Chatbots themselves aren’t a new phenomenon; they have been around in one form or another since the 1960s. But the rising popularity of messaging apps and breakthroughs in artificial intelligence and speech recognition have helped them become the hottest new tech trend.

At its F8 conference earlier this year, Facebook announced it was launching Messenger Platform, a new chatbot service. It has been a hit with developers so far.

“I think it just requires a little bit of awareness, and Facebook is creating it,” said Michael Golubev, CEO of Ottawa-based 3Dprintler. “In a year or two, people won’t even remember what it was like to call some toll-free number and be on hold.”

3Dprintler, founded in August 2012, helps connect customers with 3D printing service providers. Golubev has described the company as “Kayak meets TripAdvisor for 3D printing services, on steroids.”
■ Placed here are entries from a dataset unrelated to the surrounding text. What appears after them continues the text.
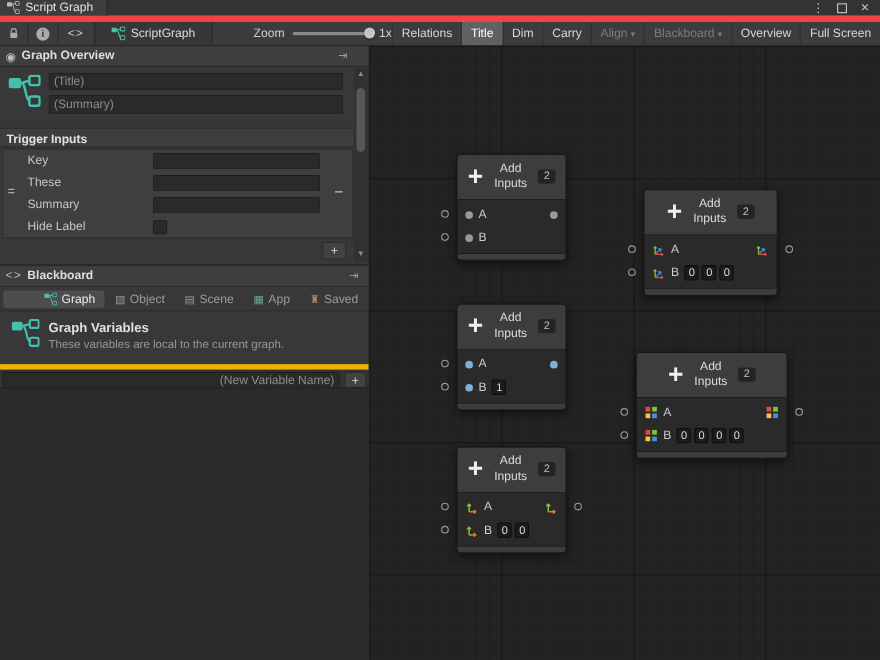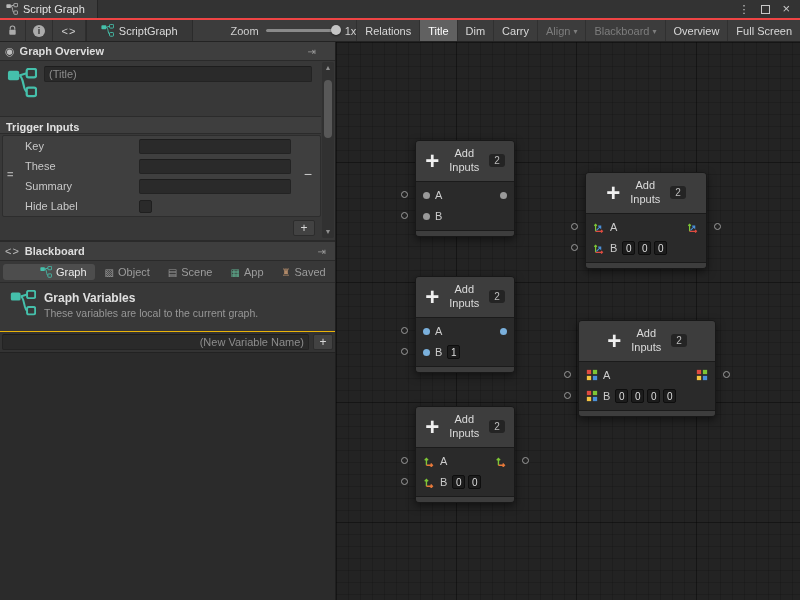--- a/index.html
+++ b/index.html
@@ -7,7 +7,7 @@
   .window { width:800px; height:600px; display:flex; flex-direction:column; background:#383838; }
 
   
-  .titlebar { height:20px; background:#333333; display:flex; align-items:center; border-bottom:2px solid #ef4444; flex:none; }
+  .titlebar { height:20px; background:#333333; display:flex; align-items:center; border-bottom:6px solid #ef4444; flex:none; }
   .window-tab { height:100%; display:flex; align-items:center; gap:5px; padding:0 12px 0 6px; background:#3d3d3d; border-right:1px solid #262626; }
   .window-tab .ttl { color:#e2e2e2; }
   .win-controls { margin-left:auto; display:flex; align-items:center; gap:12px; padding-right:10px; color:#c8c8c8; }

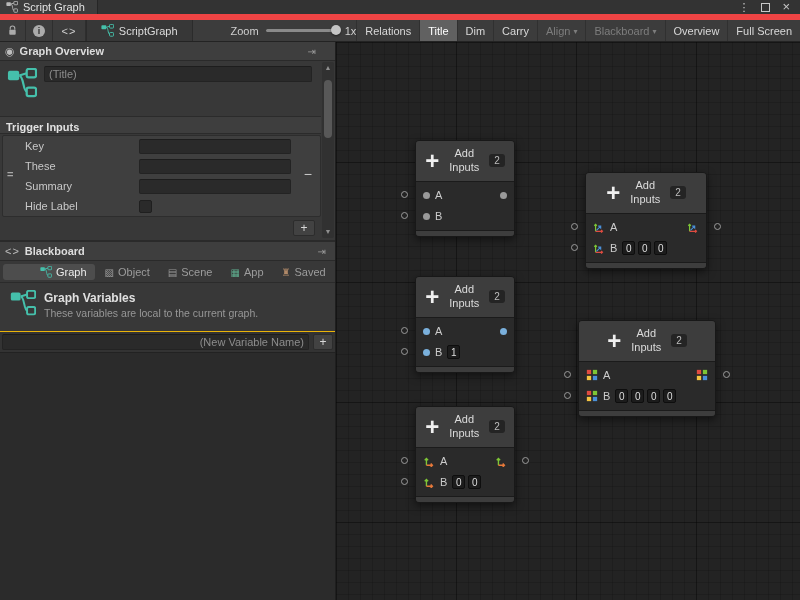--- a/index.html
+++ b/index.html
@@ -183,6 +183,7 @@
         </svg>
 
       <input class="field" style="position: absolute; left: 44px; top: 24px; width: 268px; height: 16px;" placeholder="(Title)">
+      <input class="field" style="position: absolute; left: 44px; top: 44px; width: 268px; height: 18px;" placeholder="(Summary)">
 
       <div class="section-bar" style="top:74px;left:0;right:14px;height:18px;">
         <span>Trigger Inputs</span>

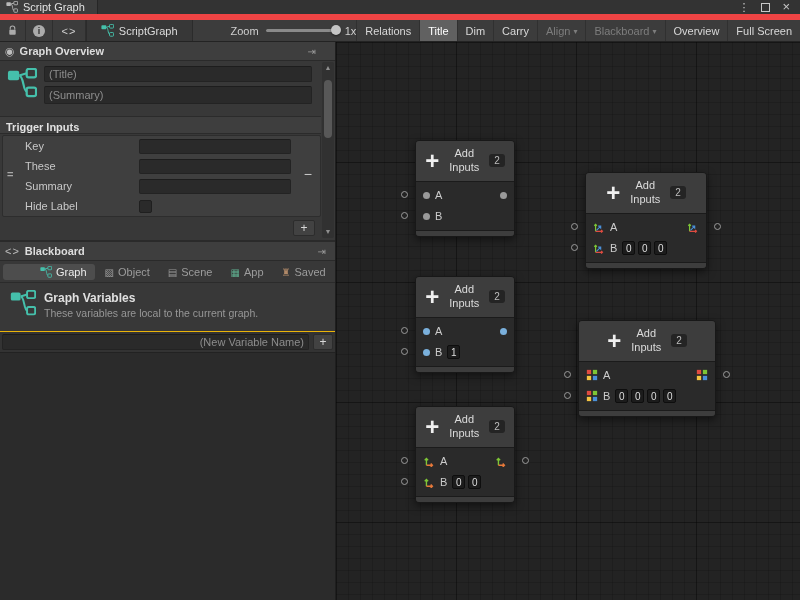--- a/index.html
+++ b/index.html
@@ -64,7 +64,7 @@
 
   .vars-title { position:absolute; color:#e0e0e0; font-size:12px; font-weight:bold; }
   .vars-sub { position:absolute; color:#979797; font-size:10.5px; }
-  .newvar-row { position:absolute; left:0; right:0; height:28px; background:#333333; border-top:1px solid #eab308; }
+  .newvar-row { position:absolute; left:0; right:0; height:28px; background:#333333; border-top:5px solid #eab308; }
   .empty-area { position:absolute; left:0; right:0; bottom:0; background:#2b2b2b; border-top:1px solid #222222; }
3Dprintler launched a chatbot-enabled 3D-printing search engine earlier this year, which it presented at the TechCrunch Disrupt conference in Brooklyn last month.

“Bots just became this huge door that gave us access to over two billion users combined on all those networks,” Golubev said in an interview. “Conversational commerce is this next big branch of commerce that we see being developed, and it creates huge opportunities for marketing, for delivering and ordering goods.”

By conversing with the bot, users can compare prices for local 3D printing services, place orders, track purchases and leave reviews, all without leaving the messaging app of choice. (It’s available on Facebook Messenger, Kik, Slack and Skype, among other services).

On average, there’s a 56 per cent better conversion rate using the chatbot than using the website, Golubev said.

“It’s such a different environment,” he said. “It’s almost like chatting with your buddy, and he’s helping you convert the file and get the best price.”

In April, Shopify announced it was building commerce bots for Facebook Messenger. A day later, it acquired the privately held startup Kit CRM, a company that helps businesses communicate with their customers through chat.

“We believe messaging apps are the gateway for the internet on mobile, and conversational commerce represents a huge opportunity for Shopify,” Craig Miller, Shopify’s chief marketing officer, said in a statement at the time.

While developers have flocked to Facebook’s new platform, the road to a chatbot-dominated commerce world won’t always be smooth.

When Microsoft’s Twitter chatbot “Tay” was released in March, it soon started spouting racist and sexually-charged messages in response to other Twitter users. Microsoft blamed a “co-ordinated effort by some users,” and the bot was taken down 16 hours after it launched.

But as messaging platforms continue to gain popularity and the technology improves, chatbots will certainly become more ubiquitous.

Golubev has a vision of the near future when everyone has a phone with a 3D scanner built in and local micro-factories manufacture 3D-printed products. That’s when he thinks the consumer side of 3Dprintler will take off.

But until that happens, the company is targeting the business-to-business market.

“The biggest thing we hear right now from Fortune 500 companies is they want to be involved in 3D printing, but they don’t understand how,” he said. “Until the market fully matures, that’s where the money is.”